Gestellte Aufgabe A: Welchen Betrag zahlte B… laut dem Text über das Treuhandkonto der Bäckerei am 24. Januar 1952 auf das Konto ein?
Gestellte Aufgabe B: Gib aus dem Text über das Treuhandkonto der Bäckerei den Abschnitt wörtlich wieder, der mit den Worten „Hochachtungsvoll!“ beginnt und mit „sind nicht eingezahlt.“ schließt.
Gestellte Aufgabe C: Schreib den Text über das Treuhandkonto der Bäckerei von der Stelle weiter, an der er aufhört.

Ausgewählter Text:

%%

Treuhandkonto Josef B… sen.
Brot und Feinbäckerei
Für dieses Konto ist alleine zeichnungsberechtigt unser Geschäftsführer, Herbert F…. Es wird wie folgt gezeichnet:
gez. Herbert F…
Gleichzeitig bitten wie Sie um Übersendung eines Postkartenscheckheftes.
Der Geschäftsablauf wird folgender sein:
Am 1. Januar soll durch unsere Mitwirkung und Zurverfügungstellung eines Kredites die Bäckereieinrichtung zurückgekauft werden. Der Betrieb wird in eigene Regie übernommen. Herr B… ist verpflichtet, alle Einnahmen täglich – mindestens alle zwei Tage – bei Ihnen einzuzahlen. Alle Rechnungen für den Bäckereibetrieb erhalten wir und werden mittels Postkartenscheck die Regulierung vornehmen. Aus dem Überschuß werden monatliche Raten an die Gläubiger – ebenfalls durch uns bezahlt.
Hochachtungsvoll!
A…-Gesellschaft mbH
gez. Herbert F….”
Aus den auf das Konto von B… zu leistenden Einzahlungen sollten jeweils die laufenden Unkosten der Bäckerei gezahlt und der Überschuß unter die Gläubiger in Raten anteilmäßig verteilt werden. Die vorgesehene Regelung der Verbindlichkeiten war den Gläubigern und dem Amtsgericht in Duderstadt vorher durch Rundschreiben des B… mitgeteilt worden. B… zahlte am 20. Januar 1952 800,– DM und am 24. Januar 1952 300,– DM auf das Konto ein, weitere Beträge sind nicht eingezahlt.
Der Beklagte, der im Besitze eines Vollstreckungstitels gegen B… ist, erwirkte bei dem Amtsgericht in Duderstadt am 6. Februar 1952 einen Pfändungs- und Überweisungsbeschluß – M 47/52 –, durch den die angebliche Forderung B…s auf Zahlung von Sparkassenguthaben-Sonderkonto gegen die Spar- und Darlehenskasse H… gepfändet und dem Beklagten zur Einziehung überwiesen wurde. Der Beschluß wurde der Drittschuldnerin am 12. Februar 1952 zugestellt.
In der Zwischenzeit hatte B… die Kläger an Stelle der A…-Gesellschaft mbH mit der Regelung seiner Verbindlichkeiten beauftragt. Diese trat deshalb am 16. Februar 1952 den Klägern ihre Forderung aus dem Girokonto ab. Die Spar- und Darlehenskasse hat unter Hinweis auf den Pfändungs- und Überweisungsbeschluß die Zahlung des Guthabens an die Kläger verweigert.

%%

Material:

%%

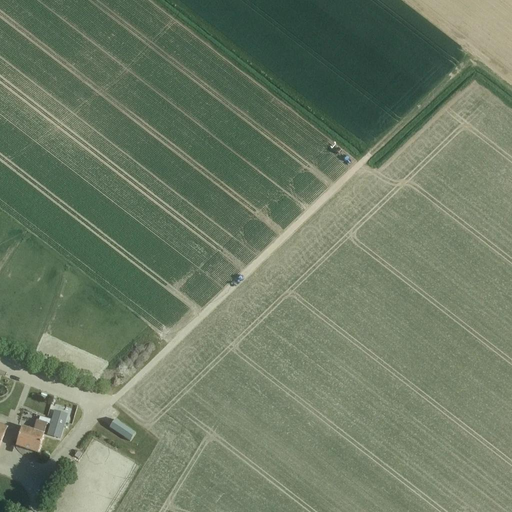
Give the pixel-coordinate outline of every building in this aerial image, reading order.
[(158,350),(164,349),(160,332),(154,333),(158,350)] [(145,360),(151,358),(148,344),(142,345),(145,360)] [(54,412),(48,435),(59,439),(66,415),(60,414),(54,412)] [(142,438),(146,431),(125,417),(121,424),(142,438)] [(115,420),(109,429),(130,442),(135,434),(115,420)] [(39,454),(47,424),(38,421),(35,431),(22,428),(16,448),(39,454)]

%%

Schriftliche Antwort A: 300,– DM.

Schriftliche Antwort B:
Hochachtungsvoll!
A…-Gesellschaft mbH
gez. Herbert F….”
Aus den auf das Konto von B… zu leistenden Einzahlungen sollten jeweils die laufenden Unkosten der Bäckerei gezahlt und der Überschuß unter die Gläubiger in Raten anteilmäßig verteilt werden. Die vorgesehene Regelung der Verbindlichkeiten war den Gläubigern und dem Amtsgericht in Duderstadt vorher durch Rundschreiben des B… mitgeteilt worden. B… zahlte am 20. Januar 1952 800,– DM und am 24. Januar 1952 300,– DM auf das Konto ein, weitere Beträge sind nicht eingezahlt.

Schriftliche Antwort C:
Die Kläger haben daher zunächst Klage gegen die Spar- und Darlehenskasse in H… auf Zahlung von 1100,– DM erhoben. In diesem Rechtsstreit hat die Kasse dem Beklagten den Streit verkündet und angezeigt, daß sie den eingeklagten Betrag unter Verzicht auf Rücknahme hinterlegt habe. Der Beklagte ist dem Rechtsstreit beigetreten. Auf Antrag der Kasse hat das Landgericht sie aus dem Rechtsstreit entlassen und ihr in dem dies aussprechenden Urteil vom 20. März 1952 die durch ihren unbegründeten Widerspruch entstandenen Kosten auferlegt. Die Kostenentscheidung ist auf die Beschwerde der erstverklagten Sparkasse durch Beschluß des Oberlandesgerichts Celle vom 16. Mai 1952 aufgehoben und der Antrag der Kläger abgewiesen worden. Die Kläger haben nunmehr beantragt,
festzustellen, daß der hinterlegte Betrag ihnen zustehe.
Sie vertreten die Ansicht, daß der Pfändungs- und Überweisungsbeschluß das Kontoguthaben nicht habe erfassen können, da B… daran keine Rechte besessen habe. Die Forderung stehe nur der A…-Gesellschaft zu, die sie an sie, die Kläger, übertragen habe.
Der Beklagte hat um Klageabweisung gebeten und weiterhin beantragt,
den hinterlegten Betrag ihm zuzusprechen.
Er hat ausgeführt, die Forderung aus dem Guthaben habe der A…-Gesellschaft nur als uneigennütziger Treuhänderin zugestanden, sie sei deshalb aus dem Vermögen B…s nicht ausgeschieden und dem Zugriff seiner Gläubiger unterworfen gewesen.
Das Landgericht hat dem Klagebegehren der Kläger entsprochen, weil die Forderung als gebundenes Zweckvermögen nicht mehr zu dem Vermögen B…s gehört habe und von seinen Gläubigern nicht habe gepfändet werden können. Gegen dieses Urteil hat der Beklagte Berufung eingelegt.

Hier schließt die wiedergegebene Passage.